Boeing plans to test and develop a trailing edge variable camber (TEVC) system for the 787 which it says will reduce cruise drag and save the equivalent of between 340 and 450kg (750-1,000lb) in weight.

The fully automatic system, which is thought to be the first practical application of the long-studied variable camber concepts evaluated by both Airbus and Boeing since the 1980s, will be “completely transparent to the flight crew” says 787 systems director Mike Sinnett. Linked directly into the flight management system and digital flight control system, the TEVC will operate by deflecting the trailing edge flaps in 0.5º increments while in cruise.


The motion will be driven by an electric power drive unit integrated with the torque-tube driven flap actuation mechanism. Although the TEVC control unit will add around 35kg of weight, Sinnett says the predicted "0.4 count in drag reduction" will convert into approximately 450kg of saved weight. The system will be capable of moving the trailing edge through a 3º arc, with the edge being set up and down by as much as 1.5º either side of a neutral setting position.

Boeing says the TEVC initiative is possible because of the clean sheet design of the 787 flight control system (FCS), added to the adoption of the simpler flaps and the extension of the integrated FCS to include both vertical and lateral gust alleviation. The system also includes drooped spoilers which, for the first time, can be used to tailor the flow between the wing structure and the trailing edge flap. “We will control the slot very closely, which is what you use to re-energize the flow,” he adds.

Boeing also reveals it is also developing a new, integrated form of cockpit voice (CVR) and flight data recorder (FDR) into a single system dubbed the enhanced airborne flight recorder (EAFR).

Smiths Aerospace is to build the system under subcontract from 787 avionics prime Rockwell Collins as part of the communications and surveillance system. Building on the most recent developments of the digitally-based, solid-state CVR/FDR, the EAFR will “combine data acquisition functions and the FDR, and incorporate crash protected memory,” says Sinnett.

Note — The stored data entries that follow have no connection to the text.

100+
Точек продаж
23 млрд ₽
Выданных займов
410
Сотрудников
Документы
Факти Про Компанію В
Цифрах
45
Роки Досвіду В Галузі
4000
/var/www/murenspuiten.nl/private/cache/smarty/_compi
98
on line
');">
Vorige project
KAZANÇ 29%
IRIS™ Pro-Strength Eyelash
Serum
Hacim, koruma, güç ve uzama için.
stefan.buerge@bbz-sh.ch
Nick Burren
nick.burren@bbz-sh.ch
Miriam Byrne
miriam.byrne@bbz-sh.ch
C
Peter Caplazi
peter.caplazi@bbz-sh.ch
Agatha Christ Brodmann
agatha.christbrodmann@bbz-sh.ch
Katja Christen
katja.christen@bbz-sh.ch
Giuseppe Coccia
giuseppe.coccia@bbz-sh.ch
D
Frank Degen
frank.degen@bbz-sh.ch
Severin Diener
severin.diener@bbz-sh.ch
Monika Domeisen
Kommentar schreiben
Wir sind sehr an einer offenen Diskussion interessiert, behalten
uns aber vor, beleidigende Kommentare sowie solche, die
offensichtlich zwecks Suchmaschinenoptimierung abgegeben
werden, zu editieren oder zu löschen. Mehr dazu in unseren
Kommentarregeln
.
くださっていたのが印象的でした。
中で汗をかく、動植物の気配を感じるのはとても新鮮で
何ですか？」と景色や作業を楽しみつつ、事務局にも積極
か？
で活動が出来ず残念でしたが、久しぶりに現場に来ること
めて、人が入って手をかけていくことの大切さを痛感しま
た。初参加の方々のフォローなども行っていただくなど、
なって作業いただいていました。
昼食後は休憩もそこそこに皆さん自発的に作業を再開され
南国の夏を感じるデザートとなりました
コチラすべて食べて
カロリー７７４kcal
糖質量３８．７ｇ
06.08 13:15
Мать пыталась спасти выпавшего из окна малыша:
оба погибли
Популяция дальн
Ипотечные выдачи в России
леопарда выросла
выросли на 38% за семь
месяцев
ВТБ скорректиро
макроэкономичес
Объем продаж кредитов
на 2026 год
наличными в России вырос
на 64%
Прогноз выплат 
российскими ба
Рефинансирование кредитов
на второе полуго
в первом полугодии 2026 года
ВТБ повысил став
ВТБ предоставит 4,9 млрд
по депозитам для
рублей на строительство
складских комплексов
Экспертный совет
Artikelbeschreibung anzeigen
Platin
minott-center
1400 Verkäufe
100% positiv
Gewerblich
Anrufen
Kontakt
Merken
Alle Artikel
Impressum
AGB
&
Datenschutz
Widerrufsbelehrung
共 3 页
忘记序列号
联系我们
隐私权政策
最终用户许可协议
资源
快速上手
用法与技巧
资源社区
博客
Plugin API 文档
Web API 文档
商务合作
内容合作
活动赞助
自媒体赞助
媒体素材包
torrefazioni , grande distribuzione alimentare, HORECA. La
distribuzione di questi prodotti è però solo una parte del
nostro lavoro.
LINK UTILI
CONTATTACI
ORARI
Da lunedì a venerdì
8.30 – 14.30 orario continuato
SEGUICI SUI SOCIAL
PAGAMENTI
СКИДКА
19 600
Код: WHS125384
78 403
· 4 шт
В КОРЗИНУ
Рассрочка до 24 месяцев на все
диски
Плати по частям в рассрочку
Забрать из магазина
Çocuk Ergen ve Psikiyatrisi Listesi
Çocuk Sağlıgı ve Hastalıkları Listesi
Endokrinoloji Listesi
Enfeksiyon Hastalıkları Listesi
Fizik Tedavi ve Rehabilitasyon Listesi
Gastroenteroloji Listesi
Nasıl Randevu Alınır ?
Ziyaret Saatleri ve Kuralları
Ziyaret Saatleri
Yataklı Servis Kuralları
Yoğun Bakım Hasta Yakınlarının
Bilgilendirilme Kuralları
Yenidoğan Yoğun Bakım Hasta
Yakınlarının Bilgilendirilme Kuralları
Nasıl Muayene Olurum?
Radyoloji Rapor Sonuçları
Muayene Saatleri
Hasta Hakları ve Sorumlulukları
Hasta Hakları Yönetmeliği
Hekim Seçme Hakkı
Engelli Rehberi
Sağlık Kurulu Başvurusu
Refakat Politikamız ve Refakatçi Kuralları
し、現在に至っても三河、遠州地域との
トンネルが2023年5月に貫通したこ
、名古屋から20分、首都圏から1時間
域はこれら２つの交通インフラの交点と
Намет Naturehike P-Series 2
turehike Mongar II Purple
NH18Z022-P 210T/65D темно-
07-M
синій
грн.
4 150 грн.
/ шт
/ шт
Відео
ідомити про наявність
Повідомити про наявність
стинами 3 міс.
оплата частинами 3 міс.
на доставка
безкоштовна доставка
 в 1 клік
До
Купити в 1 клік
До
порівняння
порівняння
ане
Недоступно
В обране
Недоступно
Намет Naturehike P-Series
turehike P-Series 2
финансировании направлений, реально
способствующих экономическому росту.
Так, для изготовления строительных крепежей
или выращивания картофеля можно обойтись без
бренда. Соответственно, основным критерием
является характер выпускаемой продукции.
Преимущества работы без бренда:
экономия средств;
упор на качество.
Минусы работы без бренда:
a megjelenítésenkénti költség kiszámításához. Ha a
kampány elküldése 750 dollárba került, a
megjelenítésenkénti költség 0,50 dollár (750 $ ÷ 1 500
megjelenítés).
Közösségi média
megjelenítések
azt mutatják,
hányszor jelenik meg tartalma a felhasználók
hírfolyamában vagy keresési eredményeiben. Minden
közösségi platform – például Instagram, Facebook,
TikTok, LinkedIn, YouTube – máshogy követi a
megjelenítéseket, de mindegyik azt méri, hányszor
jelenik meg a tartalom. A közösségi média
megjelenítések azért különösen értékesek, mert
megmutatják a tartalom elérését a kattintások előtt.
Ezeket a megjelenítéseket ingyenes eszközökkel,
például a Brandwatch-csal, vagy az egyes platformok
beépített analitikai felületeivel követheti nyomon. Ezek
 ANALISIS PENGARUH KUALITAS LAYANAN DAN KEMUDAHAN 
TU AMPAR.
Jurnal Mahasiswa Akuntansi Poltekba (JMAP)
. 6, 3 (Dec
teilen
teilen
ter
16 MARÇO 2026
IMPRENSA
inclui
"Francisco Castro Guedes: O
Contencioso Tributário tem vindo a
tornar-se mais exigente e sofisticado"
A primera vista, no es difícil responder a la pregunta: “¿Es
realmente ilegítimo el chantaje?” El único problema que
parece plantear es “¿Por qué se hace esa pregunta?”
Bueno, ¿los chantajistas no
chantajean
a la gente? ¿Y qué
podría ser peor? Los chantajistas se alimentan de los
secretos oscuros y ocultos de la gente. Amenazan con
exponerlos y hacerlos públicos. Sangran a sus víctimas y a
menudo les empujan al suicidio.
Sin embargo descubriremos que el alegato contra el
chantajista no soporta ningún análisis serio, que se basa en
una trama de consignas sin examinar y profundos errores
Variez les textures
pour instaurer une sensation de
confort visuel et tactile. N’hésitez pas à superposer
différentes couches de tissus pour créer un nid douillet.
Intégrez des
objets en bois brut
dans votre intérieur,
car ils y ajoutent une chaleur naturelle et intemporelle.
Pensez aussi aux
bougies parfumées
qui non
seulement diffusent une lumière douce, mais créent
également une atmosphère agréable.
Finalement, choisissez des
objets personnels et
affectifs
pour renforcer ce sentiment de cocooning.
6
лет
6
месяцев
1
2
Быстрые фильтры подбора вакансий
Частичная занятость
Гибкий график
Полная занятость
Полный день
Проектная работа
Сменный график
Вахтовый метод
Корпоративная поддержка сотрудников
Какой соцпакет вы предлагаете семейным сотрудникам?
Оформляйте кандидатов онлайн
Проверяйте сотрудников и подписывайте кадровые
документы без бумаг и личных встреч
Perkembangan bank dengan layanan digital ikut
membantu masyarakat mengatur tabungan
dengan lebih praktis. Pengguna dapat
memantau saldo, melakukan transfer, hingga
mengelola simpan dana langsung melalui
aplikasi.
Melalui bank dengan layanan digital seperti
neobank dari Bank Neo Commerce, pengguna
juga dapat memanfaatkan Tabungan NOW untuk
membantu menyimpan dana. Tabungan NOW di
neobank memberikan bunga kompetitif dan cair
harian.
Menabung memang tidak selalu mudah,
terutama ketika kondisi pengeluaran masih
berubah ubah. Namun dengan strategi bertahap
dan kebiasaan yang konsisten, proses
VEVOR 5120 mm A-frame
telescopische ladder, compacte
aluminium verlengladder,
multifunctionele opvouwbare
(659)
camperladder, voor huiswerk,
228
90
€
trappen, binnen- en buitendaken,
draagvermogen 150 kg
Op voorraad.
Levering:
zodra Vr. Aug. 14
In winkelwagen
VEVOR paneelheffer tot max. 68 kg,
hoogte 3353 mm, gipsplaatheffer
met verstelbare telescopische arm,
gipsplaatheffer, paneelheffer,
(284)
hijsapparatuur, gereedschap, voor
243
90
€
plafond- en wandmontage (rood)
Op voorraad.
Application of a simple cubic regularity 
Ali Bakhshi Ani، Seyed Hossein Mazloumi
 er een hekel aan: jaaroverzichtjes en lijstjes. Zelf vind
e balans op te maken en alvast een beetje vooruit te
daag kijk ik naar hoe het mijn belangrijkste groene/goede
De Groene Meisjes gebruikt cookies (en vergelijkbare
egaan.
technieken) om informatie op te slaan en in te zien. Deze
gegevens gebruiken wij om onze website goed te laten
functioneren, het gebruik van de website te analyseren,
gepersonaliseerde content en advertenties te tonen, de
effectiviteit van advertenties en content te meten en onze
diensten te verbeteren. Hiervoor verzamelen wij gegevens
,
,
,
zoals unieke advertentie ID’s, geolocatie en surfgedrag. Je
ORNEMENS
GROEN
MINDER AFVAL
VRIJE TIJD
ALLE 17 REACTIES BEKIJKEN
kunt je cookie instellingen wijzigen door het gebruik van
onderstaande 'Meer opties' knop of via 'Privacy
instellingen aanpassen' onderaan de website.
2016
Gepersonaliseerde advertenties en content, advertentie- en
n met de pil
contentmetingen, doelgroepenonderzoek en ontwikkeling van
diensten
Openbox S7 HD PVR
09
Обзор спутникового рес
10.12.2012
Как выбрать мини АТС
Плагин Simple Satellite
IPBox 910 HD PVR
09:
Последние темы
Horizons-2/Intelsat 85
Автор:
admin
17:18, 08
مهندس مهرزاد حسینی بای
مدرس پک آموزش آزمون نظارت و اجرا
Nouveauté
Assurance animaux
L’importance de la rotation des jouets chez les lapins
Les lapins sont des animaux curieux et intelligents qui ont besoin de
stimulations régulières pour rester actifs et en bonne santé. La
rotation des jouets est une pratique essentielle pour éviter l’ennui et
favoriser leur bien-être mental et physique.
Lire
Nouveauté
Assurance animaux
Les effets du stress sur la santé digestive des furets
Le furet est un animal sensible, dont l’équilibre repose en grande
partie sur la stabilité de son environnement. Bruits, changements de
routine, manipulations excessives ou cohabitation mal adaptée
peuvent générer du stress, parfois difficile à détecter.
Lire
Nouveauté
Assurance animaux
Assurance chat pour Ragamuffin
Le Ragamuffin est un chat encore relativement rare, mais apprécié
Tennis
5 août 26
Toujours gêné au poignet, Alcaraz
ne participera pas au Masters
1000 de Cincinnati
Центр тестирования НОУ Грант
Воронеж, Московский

Although meeting the data collection and crash-protection requirements of the latest US Federal Aviation Administration mandates, Boeing’s original EAFR concept “didn’t meet the letter of the law” in some specific areas including power supply. “We had to work with the FAA to get an acceptable means of compliance with multiple sources of power by putting two on the aircraft,” says Sinnett who adds the EAFRs will be located “in the nose and one in back.”